Within a month, Spencer had hooked up with Silas Meigs, who had escaped in a similar fashion from the prison. The pair robbed the American National Bank at Pawhuska, making a “major” haul of $147. Soon the two men robbed a bank at Broken Bow, and this one netted a little more profit. They escaped with between $7,000 and $8,500. They forced a motorist to take them three miles north of town where they had left two horses. The robbers rode away. A few days later Meigs was killed in a gun battle with lawmen northwest of Bartlesville, where he had gone to visit his brother. Spencer remained hidden in the Osage Hills, a vast stretch of country with timber, rocky canyons and thickets of almost impenetrable scrub oak. Friends and relatives brought him food. Spencer later joined up with Henry Wells and two other criminals and robbed a bank at Pineville in southwest Missouri. Spencer soon hopped a freight train bound for Oklahoma. Spencer found three other men to help him burglarize a store in Ochelata south of Bartlesville. They were surprised by the town’s night marshal who was shot and killed before the outlaws fled in a car. On June 16, Spencer and another man robbed the Elgin State Bank in Chautauqua County, Kansas. They fled with about $2,000 in cash and $20,000 in bonds.

Exactly how many banks were robbed by Ethan Allen “Al” Spencer during the eighteen months following his escape is not known. Evidence suggests he probably robbed at least 20 banks in Oklahoma, Kansas, Missouri and Arkansas. The end of his crime spree came on a Saturday evening, September 15, 1923, when he was shot and killed. There is, however, debate on just how he was killed.
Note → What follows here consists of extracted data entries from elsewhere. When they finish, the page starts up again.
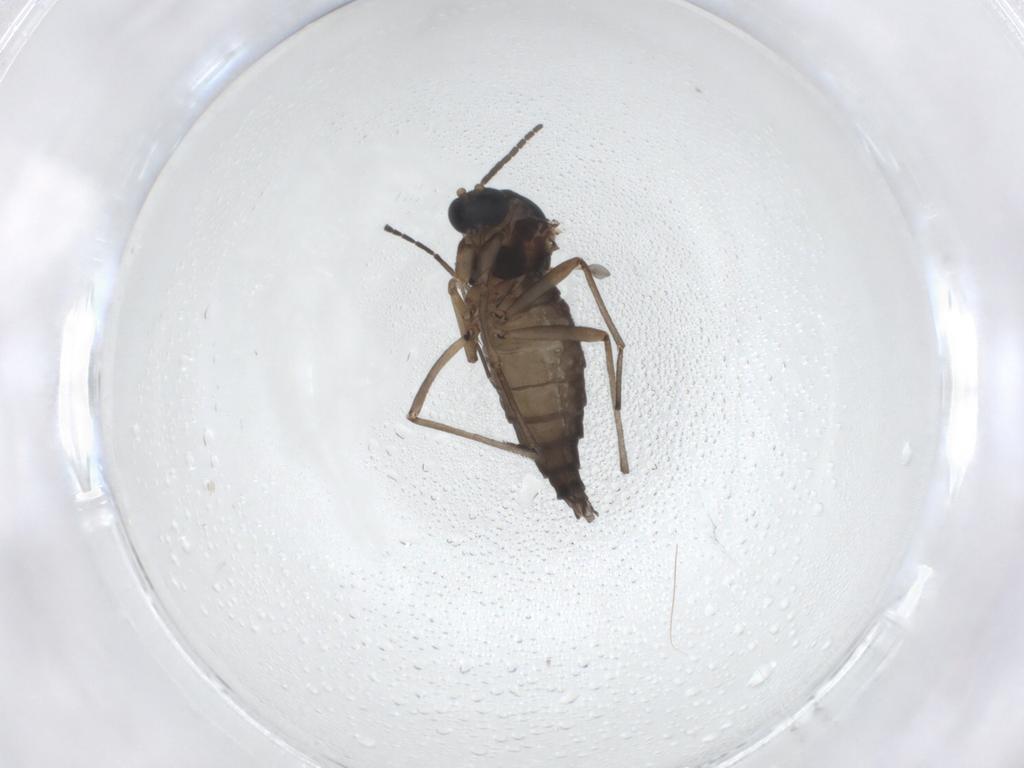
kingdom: Animalia
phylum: Arthropoda
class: Insecta
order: Diptera
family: Sciaridae
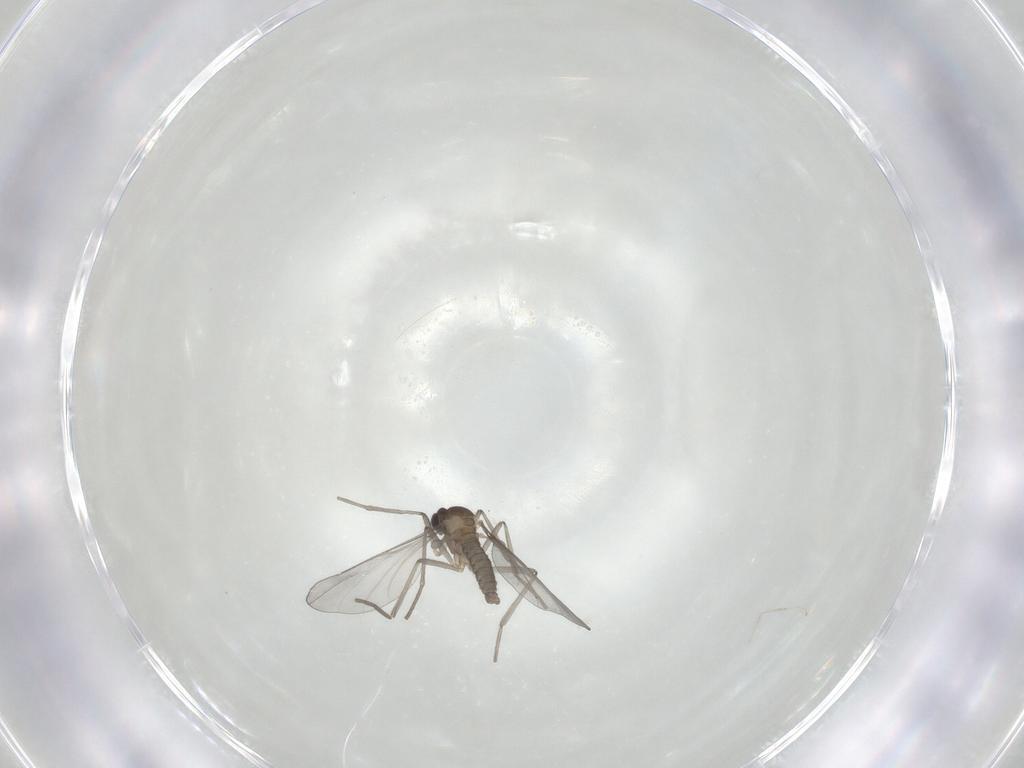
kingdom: Animalia
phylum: Arthropoda
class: Insecta
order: Diptera
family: Cecidomyiidae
U.S. Marshal Alva McDonald, a veteran lawman and personal friend of Teddy Roosevelt, claimed he and other lawmen shot Spencer just south of Caney, Kansas. Another account reported that Spencer was killed about five miles north of Coffeyville, Kansas. The third account came from outlaw Henry Wells’ autobiography. Wells claims that Stanley Snyder, a friend of Spencer’s, killed the outlaw with a shotgun while Spencer was eating supper. Some friend he must have been, but then I guess there is no honor among thieves. Al Spencer’s outlaw days were over, nevertheless, and a new breed of bad men soon took his place using only automobiles. Spencer was the last major Oklahoma outlaw to use horses in his crimes.